Google in HK move to defeat censors
Google yesterday carried through on its promise to end censorship of its local Chinese search engine, bringing to a head the company's increasingly acrimonious confrontation with Beijing over its policing of the internet.
The US internet company has decided to redirect some search requests on its local Chinese service, google.cn, to its Hong Kong arm, which it said stood beyond the reach of Chinese censors.
“It's entirely legal and will meaningfully increase access to information for people in China,” David Drummond, Google's chief legal officer, said in a blog post announcing the move.
“We very much hope that the Chinese government respects our decision, though we are well aware that it could at any time block access to our services.”
It was not immediately clear what steps China was planning to counter the change, which became effective in the middle of the night in Beijing.

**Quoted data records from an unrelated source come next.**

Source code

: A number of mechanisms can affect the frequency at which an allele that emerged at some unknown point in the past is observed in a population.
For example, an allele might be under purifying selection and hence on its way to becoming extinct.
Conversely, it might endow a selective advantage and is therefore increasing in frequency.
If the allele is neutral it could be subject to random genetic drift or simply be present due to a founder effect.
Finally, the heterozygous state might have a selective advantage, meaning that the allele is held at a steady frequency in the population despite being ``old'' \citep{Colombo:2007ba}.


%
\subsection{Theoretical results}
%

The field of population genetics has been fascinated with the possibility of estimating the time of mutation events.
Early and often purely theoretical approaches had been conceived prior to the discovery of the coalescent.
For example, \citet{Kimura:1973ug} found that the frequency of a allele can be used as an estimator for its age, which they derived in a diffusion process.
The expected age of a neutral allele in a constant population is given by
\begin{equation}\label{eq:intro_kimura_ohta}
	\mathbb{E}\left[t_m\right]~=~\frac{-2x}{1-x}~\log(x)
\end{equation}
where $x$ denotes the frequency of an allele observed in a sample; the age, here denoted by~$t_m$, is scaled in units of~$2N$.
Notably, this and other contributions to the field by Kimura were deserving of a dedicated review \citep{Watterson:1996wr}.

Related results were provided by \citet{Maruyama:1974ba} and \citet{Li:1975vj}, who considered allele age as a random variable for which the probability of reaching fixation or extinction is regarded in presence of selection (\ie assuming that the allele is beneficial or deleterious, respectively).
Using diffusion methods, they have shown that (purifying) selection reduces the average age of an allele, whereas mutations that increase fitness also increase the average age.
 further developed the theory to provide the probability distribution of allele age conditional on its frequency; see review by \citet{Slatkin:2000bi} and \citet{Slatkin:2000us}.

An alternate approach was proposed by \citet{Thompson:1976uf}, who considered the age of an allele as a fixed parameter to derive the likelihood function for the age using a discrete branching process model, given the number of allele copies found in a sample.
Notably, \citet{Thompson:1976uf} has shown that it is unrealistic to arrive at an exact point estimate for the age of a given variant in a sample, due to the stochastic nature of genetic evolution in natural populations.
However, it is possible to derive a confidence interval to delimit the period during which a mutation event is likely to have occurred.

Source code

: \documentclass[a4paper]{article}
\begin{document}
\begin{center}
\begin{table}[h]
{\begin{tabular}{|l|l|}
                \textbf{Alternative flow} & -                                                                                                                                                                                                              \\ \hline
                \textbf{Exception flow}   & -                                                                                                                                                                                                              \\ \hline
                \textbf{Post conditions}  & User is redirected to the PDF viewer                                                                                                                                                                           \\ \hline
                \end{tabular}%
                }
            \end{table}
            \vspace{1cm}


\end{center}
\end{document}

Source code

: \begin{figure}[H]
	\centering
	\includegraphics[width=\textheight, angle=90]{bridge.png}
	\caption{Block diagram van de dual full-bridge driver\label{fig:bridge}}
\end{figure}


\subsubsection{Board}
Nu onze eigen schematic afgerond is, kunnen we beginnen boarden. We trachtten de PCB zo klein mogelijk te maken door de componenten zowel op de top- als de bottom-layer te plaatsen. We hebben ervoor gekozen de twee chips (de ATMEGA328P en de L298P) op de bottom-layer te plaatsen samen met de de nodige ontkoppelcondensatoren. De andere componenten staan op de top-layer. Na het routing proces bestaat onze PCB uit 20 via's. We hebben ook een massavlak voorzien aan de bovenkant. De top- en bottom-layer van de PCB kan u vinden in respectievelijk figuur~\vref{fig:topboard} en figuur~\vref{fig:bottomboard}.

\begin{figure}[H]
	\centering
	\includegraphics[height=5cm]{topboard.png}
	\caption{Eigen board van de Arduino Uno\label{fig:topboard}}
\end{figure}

Beijing could block access in China to both google's local and Hong Kong search sites, just as it blocks many foreign websites on the mainland.

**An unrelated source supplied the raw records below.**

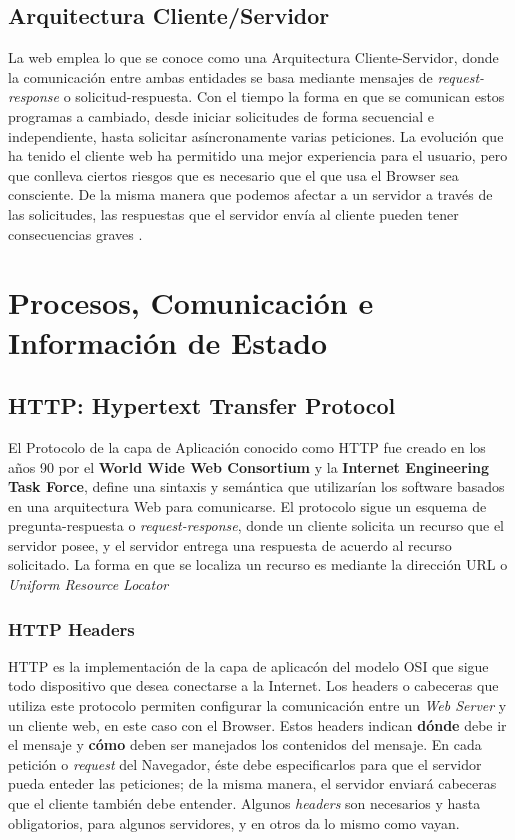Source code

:     \subsection{Arquitectura Cliente/Servidor}
    \label{chap2:ArqCS}
    La web emplea lo que se conoce como una Arquitectura Cliente-Servidor, donde la comunicación entre ambas entidades se basa mediante mensajes de \textit{request-response} o solicitud-respuesta. Con el tiempo la forma en que se comunican estos programas a cambiado, desde iniciar solicitudes de forma secuencial e independiente, hasta solicitar asíncronamente varias peticiones. La evolución que ha tenido el cliente web ha permitido una mejor experiencia para el usuario, pero que conlleva ciertos riesgos que es necesario que el que usa el Browser sea consciente. De la misma manera que podemos afectar a un servidor a través de las solicitudes, las respuestas que el servidor envía al cliente pueden tener consecuencias graves \cite{alcorn2014browser}.


\section{Procesos, Comunicación e Información de Estado}

    \subsection{HTTP: Hypertext Transfer Protocol}
    \label{chap2:HTTP}
    El Protocolo de la capa de Aplicación conocido como HTTP fue creado en los años 90 por el \textbf{World Wide Web Consortium} y la \textbf{Internet Engineering Task Force}, define una sintaxis y semántica que utilizarían los software basados en una arquitectura Web para comunicarse. El protocolo sigue un esquema de pregunta-respuesta o \textit{request-response}, donde un cliente solicita un recurso que el servidor posee, y el servidor entrega una respuesta de acuerdo al recurso solicitado. La forma en que se localiza un recurso es mediante la dirección URL o \textit{Uniform Resource Locator}

        \subsubsection{HTTP Headers}
        \label{chap2:headers}
        HTTP es la implementación de la capa de aplicacón del modelo OSI que sigue todo dispositivo que desea conectarse a la Internet. Los headers o cabeceras que utiliza este protocolo permiten configurar la comunicación entre un \textit{Web Server} y un cliente web, en este caso con el Browser. Estos headers indican \textbf{dónde} debe ir el mensaje y \textbf{cómo} deben ser manejados los contenidos del mensaje. En cada petición o \textit{request} del Navegador, éste debe especificarlos para que el servidor pueda enteder las peticiones; de la misma manera, el servidor enviará cabeceras que el cliente también debe entender. Algunos \textit{headers} son necesarios y hasta obligatorios, para algunos servidores, y en otros da lo mismo como vayan.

Google's action comes four years after it first agreed to bow to Chinese censors in order to run a legal search service from inside the country. It promised in January to end the practice.
Despite Google's efforts to cast its talks with Chinese authorities in recent weeks as a negotiation over operating an uncensored service, it has been roundly rebuffed by Chinese officials.
As Google readied an uncensored service to offer to Chinese internet users in recent days, government officials in China have taken a tougher line against the company. Official news outlets have accused Google of acting as an agent of the US government in trying to put pressure on China.
Mr Drummond said the Chinese government “has been crystal clear throughout our discussions that self-censorship is a non-negotiable legal requirement.”
The announcement left a question hanging over the fate of google.cn, which will still handle less politically sensitive searches, as well as the fate of its 600-strong workforce in China and its remaining operations there.
“This is a way to keep our services in China – we are not pulling out of China,” a spokesman said. The company said it intended to continue its research and development arm in Beijing, which pre-dated google.cn, and to sell advertising to local Chinese advertisers for the Hong Kong service.
However, it said that the scale of the sales operation would depend partly on how many users in mainland China were able to access the site.